Un récent refus d’enregistrement à la TPS impliquant un héritier légal reprenant l’entreprise d’un propriétaire décédé a soulevé des inquiétudes quant aux difficultés procédurales rencontrées par les petits contribuables, le comptable agréé Himank Singla ayant signalé le problème et appelant à des lignes directrices plus claires et à une approche plus cohérente de la part des autorités.
Selon les documents examinés, le service de la TPS a rejeté une demande d’enregistrement déposée après le décès d’un propriétaire unique, citant des détails incomplets liés aux documents d’enregistrement et de succession antérieurs à la TPS. L’ordonnance, rendue le 6 mars 2026, indiquait que le demandeur avait demandé l’enregistrement après le « décès malheureux du propriétaire », mais n’avait pas déclaré les détails de l’enregistrement précédent à la TPS ni soumis de preuves adéquates établissant le droit de l’héritier légal de poursuivre l’entreprise.
L’ordonnance indiquait en outre que le demandeur était tenu de fournir des pièces justificatives telles que le certificat de décès du propriétaire antérieur, le certificat d’héritier légal ou le certificat de successeur, le testament et le certificat de non-objection (NOC) des autres co-successeurs, le cas échéant, avant que l’enregistrement puisse être traité. Comme ces documents n’ont pas été trouvés au dossier, la demande a été rejetée en vertu des dispositions de la Loi sur la TPS.
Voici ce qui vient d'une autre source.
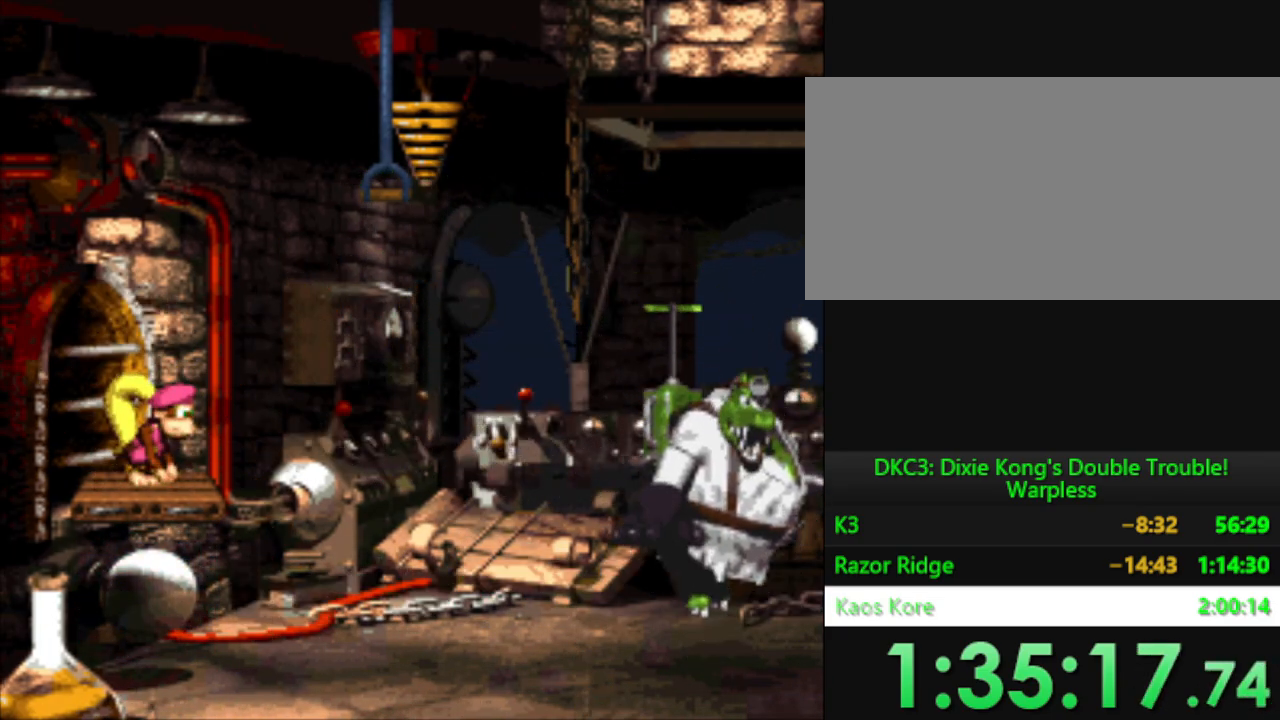
{"buttons": [], "events": []}
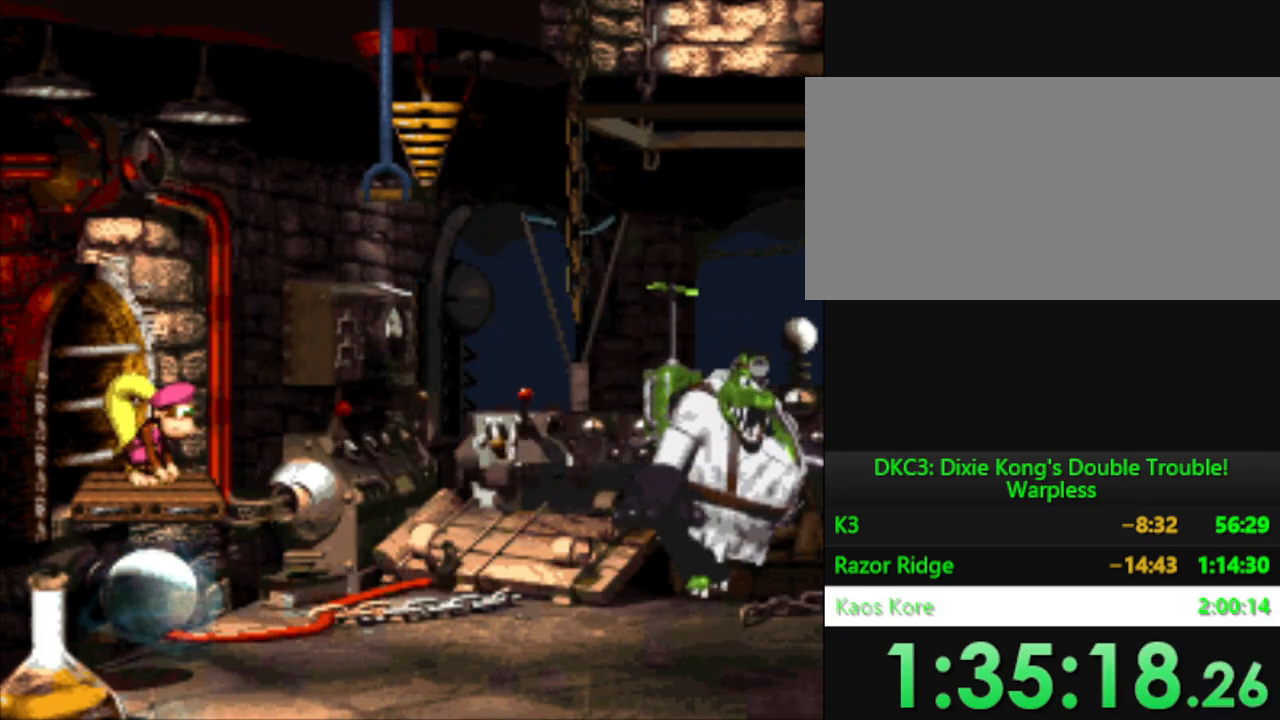
{"buttons": [], "events": []}
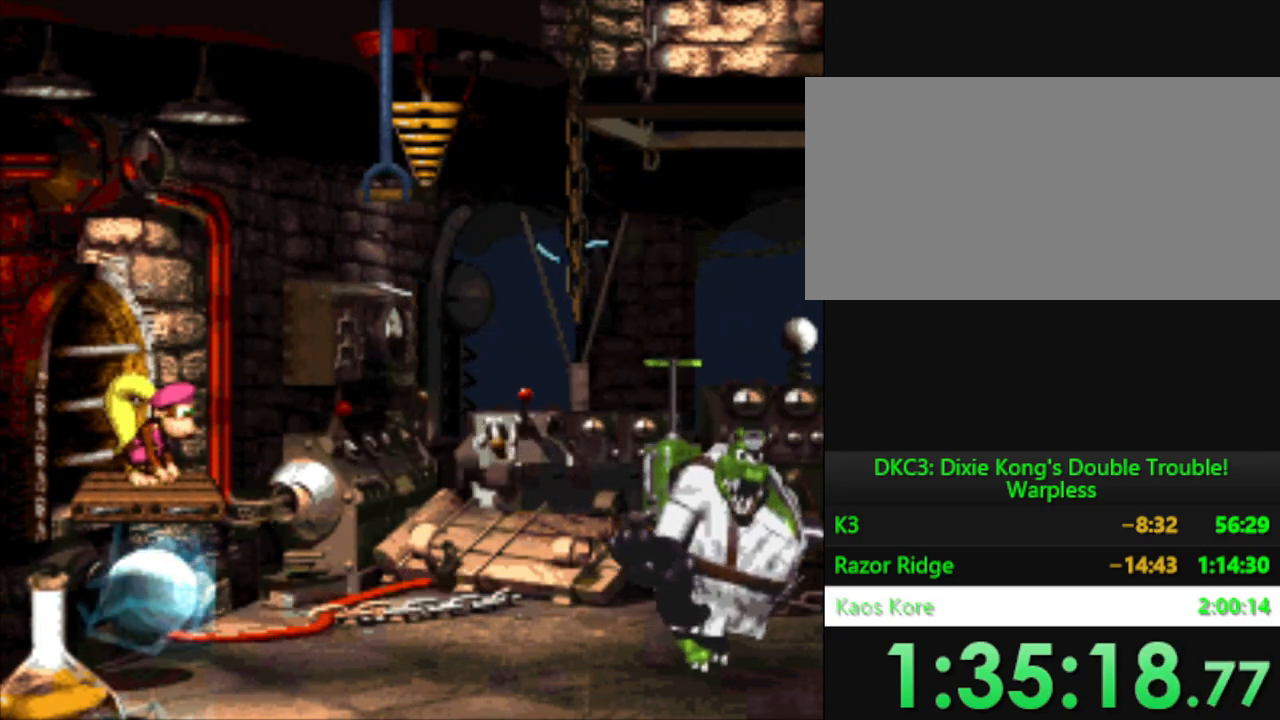
{"buttons": [], "events": []}
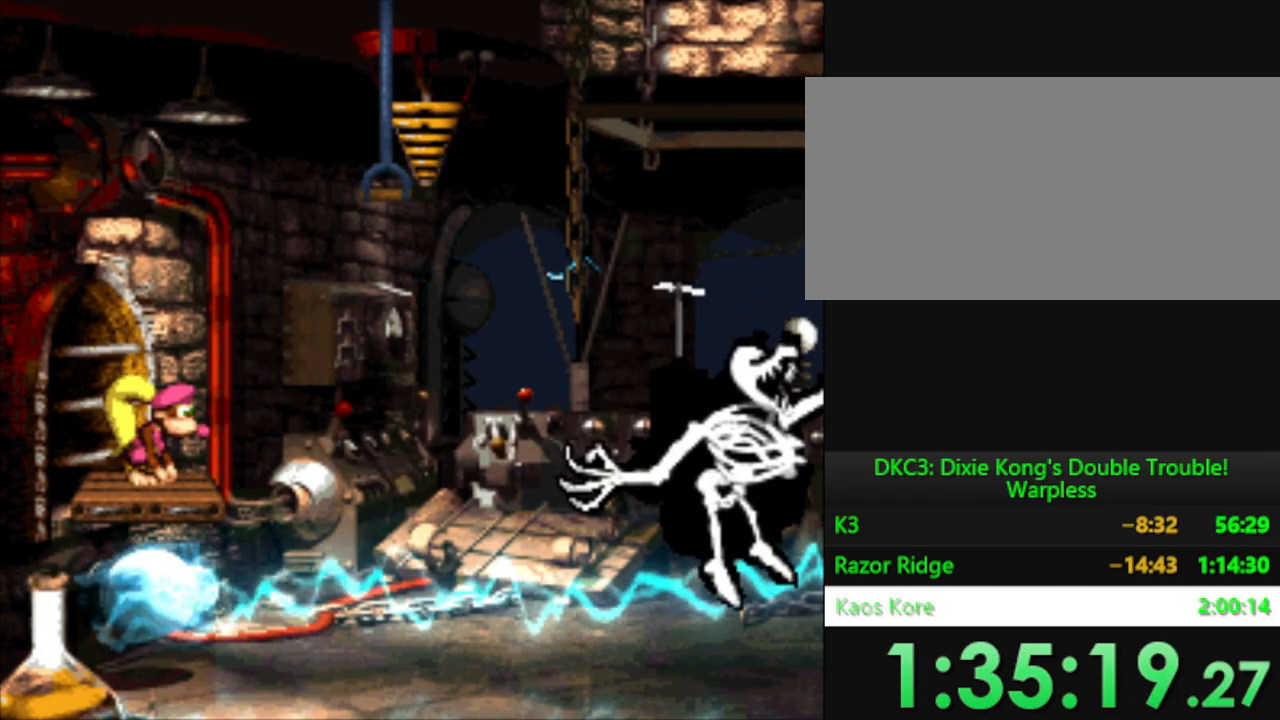
{"buttons": [], "events": []}
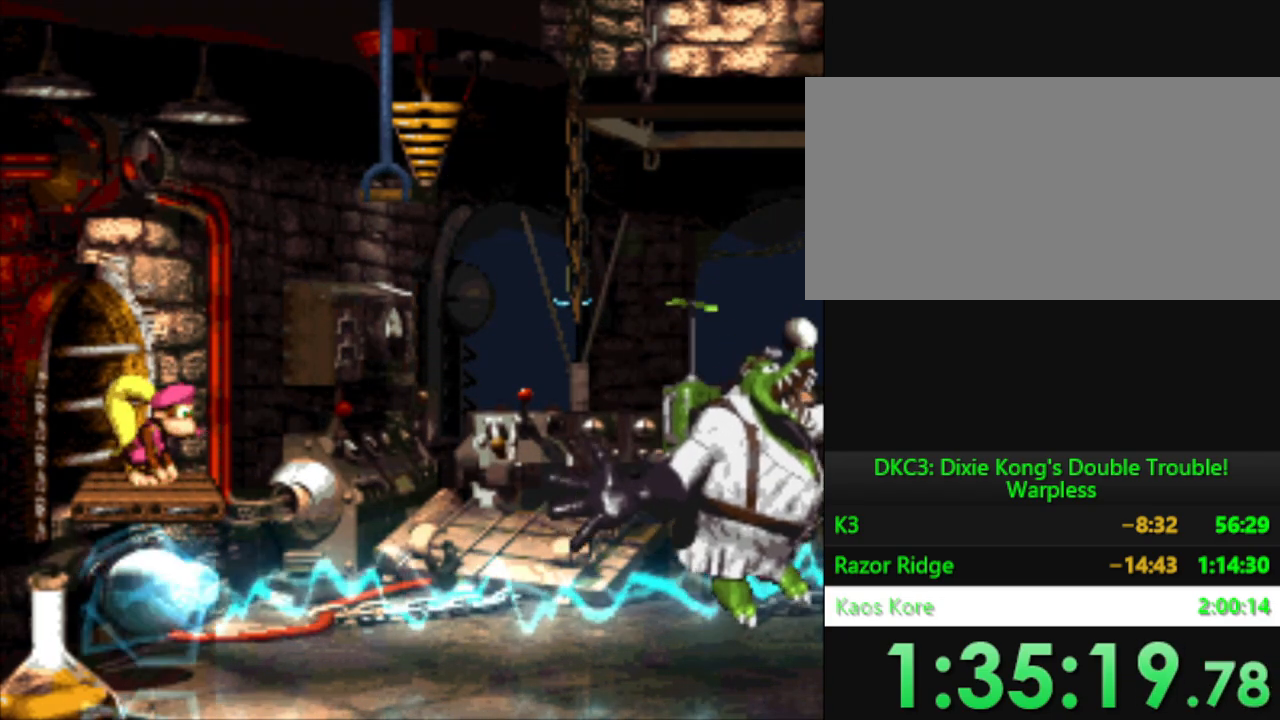
{"buttons": ["DPAD_RIGHT"], "events": [[217, "DPAD_RIGHT", "down"]]}
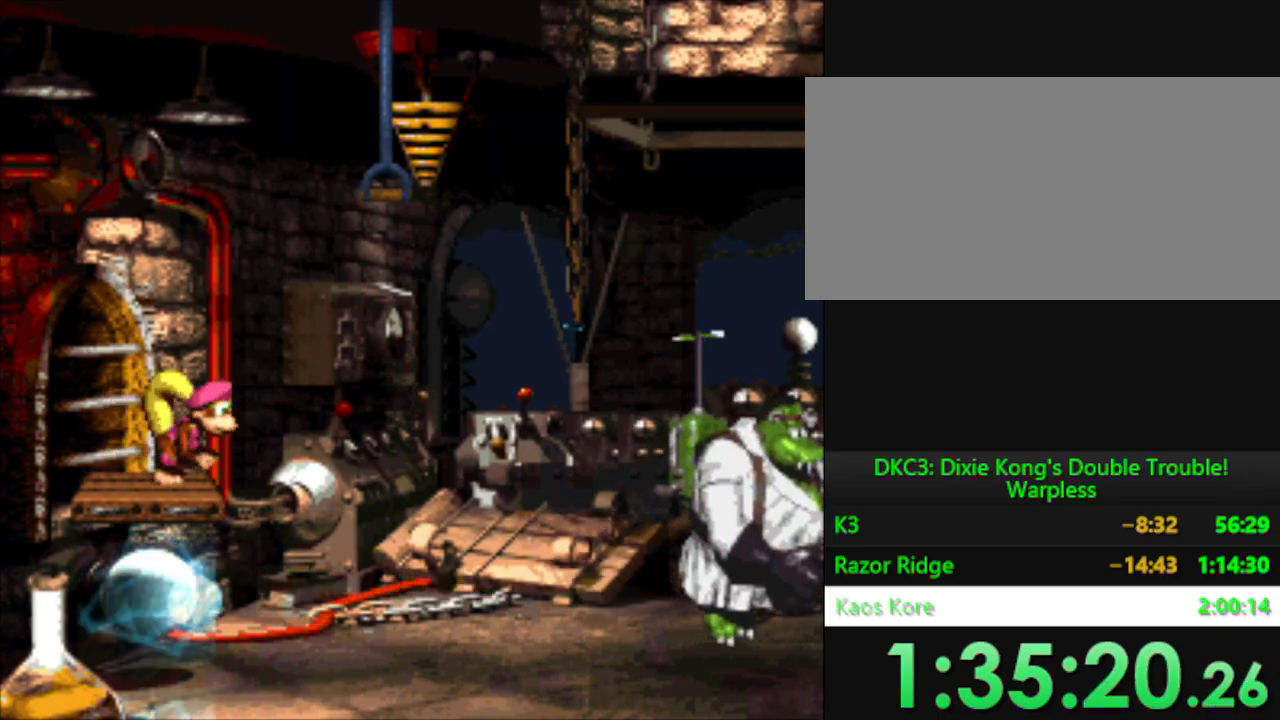
{"buttons": ["Y", "DPAD_RIGHT"], "events": [[401, "Y", "down"]]}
S’exprimant sur la question, le CA Himank Singla a déclaré que l’affaire mettait en évidence les défis pratiques auxquels sont confrontés les petites entreprises et les professionnels face aux exigences procédurales, en particulier dans les situations de succession après le décès du propriétaire.
« Il s’agissait d’un cas réel dans lequel l’héritier légal tentait d’obtenir l’enregistrement à la TPS pour poursuivre l’activité dans le cadre du régime de concordat. Le demandeur avait déjà soumis plusieurs documents, mais l’enregistrement a été rejeté en invoquant des exigences supplémentaires qui n’avaient pas été clairement demandées auparavant », a déclaré Singla.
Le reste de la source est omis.